The course is developed intensively during the first semester of the fourth year, combining theoretical lectures with practical exercises and educational visits to slaughterhouses and the fish market in Milan.
The role of the veterinary inspector in the fields of his or her competence, namely in the fresh meat sector, fishery products, dairy sector and egg products, is highlighted. The study is mainly based on current EU legislation.

Full programme

The course focuses mainly on the current European regulations on hygiene and inspection of food of animal origin (Reg. 178/2002; Reg. 852/2004; Reg. 853/2004; Reg. 2073/2005 ; Reg. 1/2005; Reg. 589/2008; Reg. 1069/2009; Reg. 1099/2009; Reg. 1169/2011; Reg. 217/2014; Reg. 219/2014; Reg. 1114/2014; Reg. 2017/625; Reg. 2019/624; Reg. 2019/627). Italian Law N. 283/1962, article 5.
In particular they examine questions related to the inspection of meat, milk, eggs, fish products and shellfish edible bivalves.
Meat: sanitary inspection of fresh meat for slaughter (cattle, pigs, horses, sheep and goats, poultry, lagomorphs, farmed game); sanitary certifications of animals; ante- and post-mortem inspection; stunning and slaughtering techniques; health marking, maturation of the meat, the exclusion of meat from human consumption. Emergency slaughter, slaughter deferred and family use slaughter. Problems relating to BSE and the detection of Trichinella. Animal protection standards during slaughter, animal welfare during transport to the slaughterhouse, animal by-products.
Fishery products: evaluation of freshness, recognition of species of the main Chondrichthyes, bony fishes, molluscs and crustaceans of high commercial importance, inspection of fishery products. Official controls on fishery products.
Edible bivalve molluscs: classification of shellfish waters; purification of molluscs, packaging and inspection.
Milk: hygienic quality of raw milk, sanitary standards of dairy farms, official controls on raw milk.
Eggs: commercial classification grade A and B eggs. Packing for eggs, egg codes.
Hygiene in food plants. National Residues Plan. Audit and inspection activities by the official veterinarian in the food sector.

Bibliography

Sanita' Pubblica Veterinaria e Igiene degli Alimenti
Cenci Goga - Fermani - AAVV , Editore: Le Point Veterinaire ( 2014)
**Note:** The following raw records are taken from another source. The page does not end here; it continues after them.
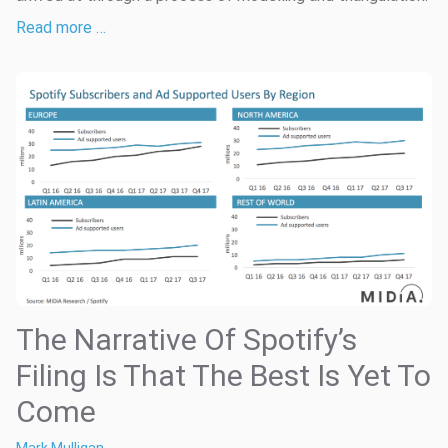
Read more …
The Narrative Of Spotify’s
Filing Is That The Best Is Yet To
Come
Mark Mulligan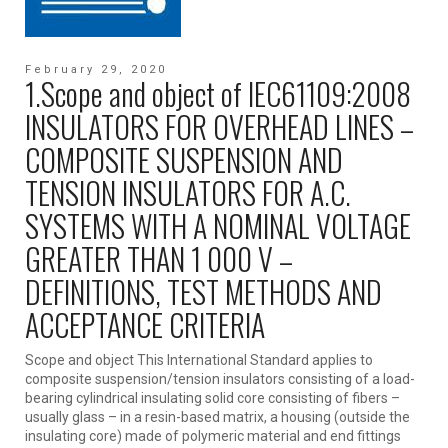
February 29, 2020
1.Scope and object of IEC61109:2008
INSULATORS FOR OVERHEAD LINES –
COMPOSITE SUSPENSION AND
TENSION INSULATORS FOR A.C.
SYSTEMS WITH A NOMINAL VOLTAGE
GREATER THAN 1 000 V –
DEFINITIONS, TEST METHODS AND
ACCEPTANCE CRITERIA
Scope and object This International Standard applies to
composite suspension/tension insulators consisting of a load-
bearing cylindrical insulating solid core consisting of fibers –
usually glass – in a resin-based matrix, a housing (outside the
insulating core) made of polymeric material and end fittings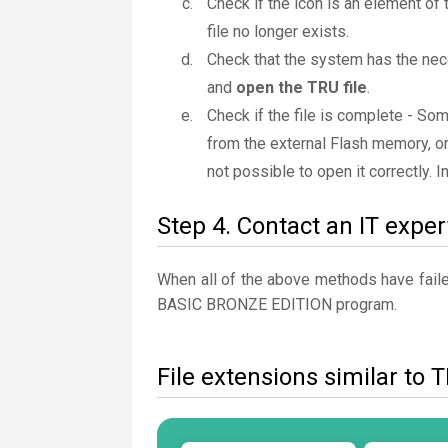
Check if the icon is an element of 
file no longer exists.
Check that the system has the nec
and
open the TRU file
.
Check if the file is complete - So
from the external Flash memory, or
not possible to open it correctly. 
Step 4. Contact an IT exper
When all of the above methods have failed
BASIC BRONZE EDITION program.
File extensions similar to 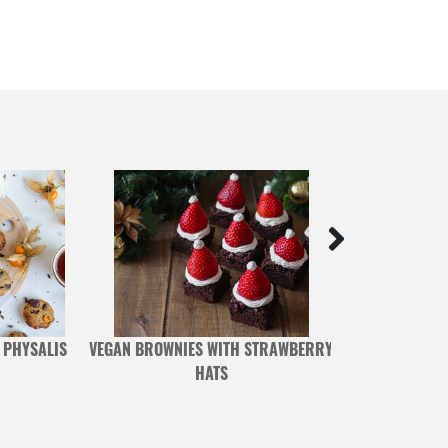
 PHYSALIS
VEGAN BROWNIES WITH STRAWBERRY
CHERRIES AND
HATS
WITH 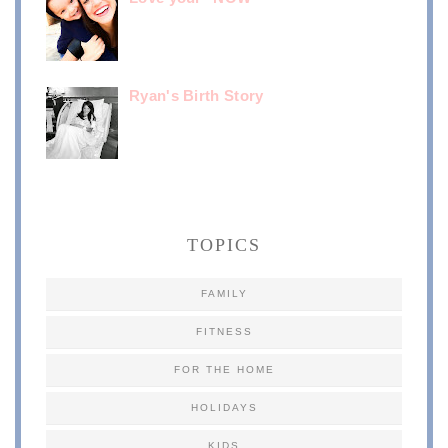
Ryan's Birth Story
TOPICS
FAMILY
FITNESS
FOR THE HOME
HOLIDAYS
KIDS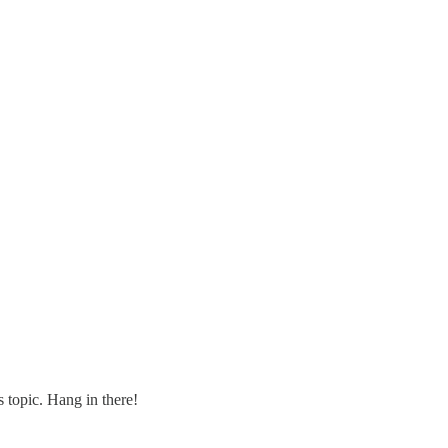
s topic. Hang in there!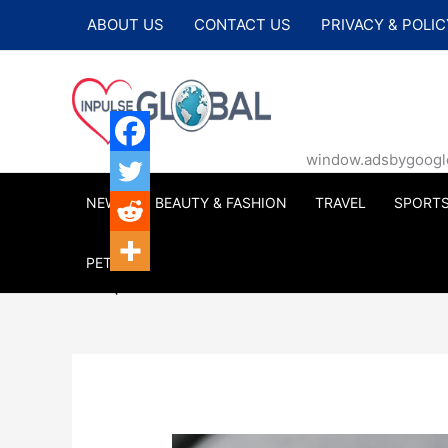
Skip
ABOUT US
CONTACT US
PRIVACY & POLIC
to
content
window.adsbygoogle |
NEWS
BEAUTY & FASHION
TRAVEL
SPORT
PETS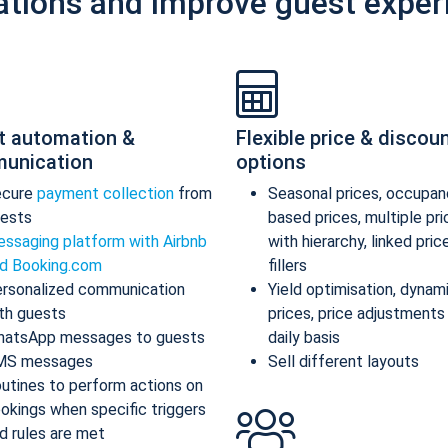
ations and improve guest exper
t automation &
Flexible price & discou
unication
options
ecure
payment collection
from
Seasonal prices, occupan
ests
based prices, multiple pr
ssaging platform with Airbnb
with hierarchy, linked pric
d Booking.com
fillers
rsonalized communication
Yield optimisation, dynam
th guests
prices, price adjustments
atsApp messages to guests
daily basis
MS messages
Sell different layouts
utines to perform actions on
okings when specific triggers
d rules are met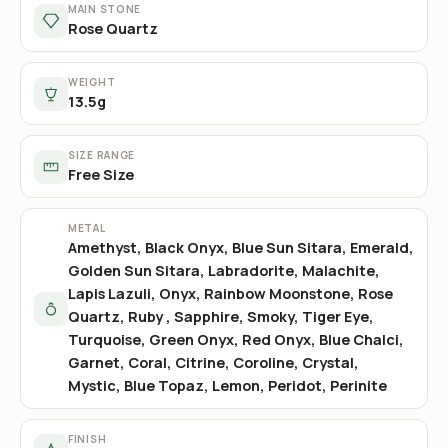
MAIN STONE
Rose Quartz
WEIGHT
13.5g
SIZE RANGE
Free Size
METAL
Amethyst, Black Onyx, Blue Sun Sitara, Emerald,
Golden Sun Sitara, Labradorite, Malachite,
Lapis Lazuli, Onyx, Rainbow Moonstone, Rose
Quartz, Ruby , Sapphire, Smoky, Tiger Eye,
Turquoise, Green Onyx, Red Onyx, Blue Chalci,
Garnet, Coral, Citrine, Coroline, Crystal,
Mystic, Blue Topaz, Lemon, Peridot, Perinite
FINISH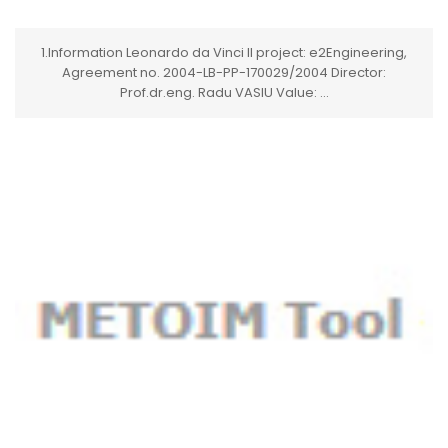
1.Information Leonardo da Vinci II project: e2Engineering,
Agreement no. 2004-LB-PP-170029/2004 Director:
Prof.dr.eng. Radu VASIU Value: ...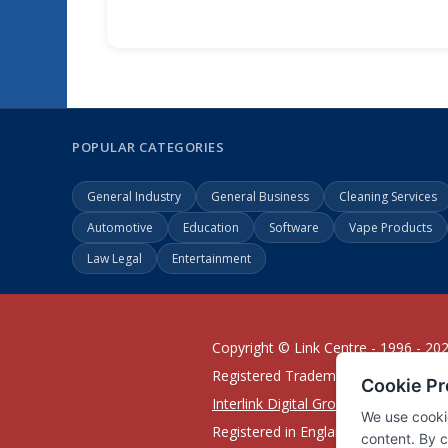
POPULAR CATEGORIES
General Industry
General Business
Cleaning Services
Automotive
Education
Software
Vape Products
Law Legal
Entertainment
Copyright © Link Centre - 1996 - 20
Registered Trademark
UK00002416
Interlink Digital Group Limited
Registered in England and Wales.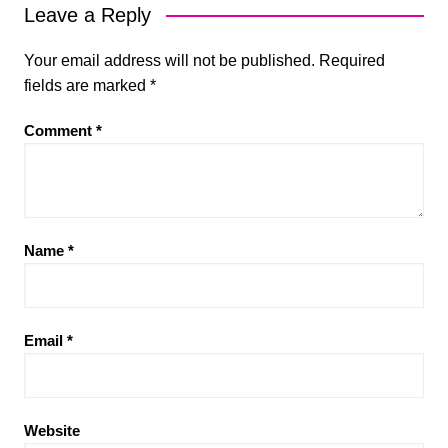
Leave a Reply
Your email address will not be published.
Required
fields are marked
*
Comment
*
Name
*
Email
*
Website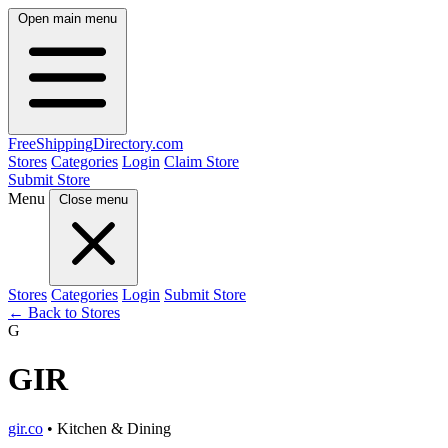
Open main menu
FreeShipping
Directory
.com
Stores
Categories
Login
Claim Store
Submit Store
Menu
Close menu
Stores
Categories
Login
Submit Store
← Back to Stores
G
GIR
gir.co
• Kitchen & Dining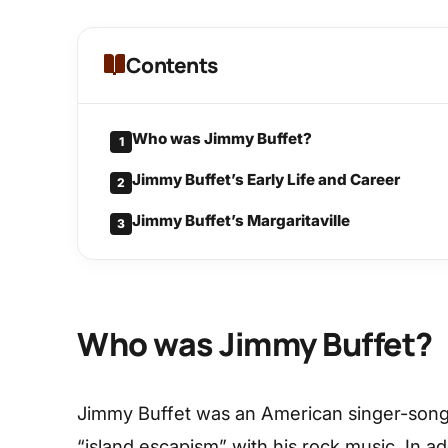
Contents
Who was Jimmy Buffet?
1
Jimmy Buffet’s Early Life and Career
2
Jimmy Buffet’s Margaritaville
3
Who was Jimmy Buffet?
Jimmy Buffet was an American singer-songw
“island escapism” with his rock music. In ad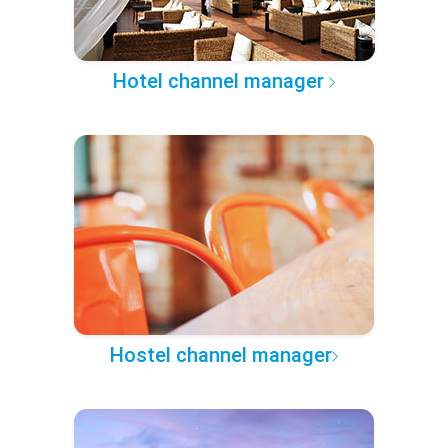
Hotel channel manager
Hostel channel manager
Lezioni di igiene e controllo dei prodotti della pesca
di T. Civera Paolo Manzoni edito da CLU

Legislation of the European Union:
Regulation CE 178/2002
Regulation CE 852/2004
Regulation CE 853/2004
Regulation CE 1/2005
Regulation CE 2073/2005
Regulation CE 589/2008
Regulation CE 1069/2009
Regulation CE 1099/2009
Regulation CE 1169/2011
Regulation UE 217/2014
Regulation UE 219/2014
Regulation UE 1114/2014
Regulation UE 2017/625
Regulation UE 2019/624
Regulation UE 2019/627

Teaching methods

Frontal lessons, practical exercises, visits to slaughterhouses, as well as visits to a fish market.

Assessment methods and criteria

Written test with open answers (duration of the test: 2 hours). Students with disabilities will be allowed three hours and will be able to use functional tools to conduct the examination. The weight of the individual questions, ten in number, is equal. Each answer is assigned a variable score from 0 (completely wrong or missing answer) to 3, for a total of 30 points. It is possible to attribute fractions of points to each answer (eg: 2.5 points). In case of excellent answers, the score can reach 30 with honor.
The results of the written test are communicated to the students by email. In the event of a mark just below sufficiency (16-17 / 30) the candidatecan be subjected to an oral exam to get a positive result.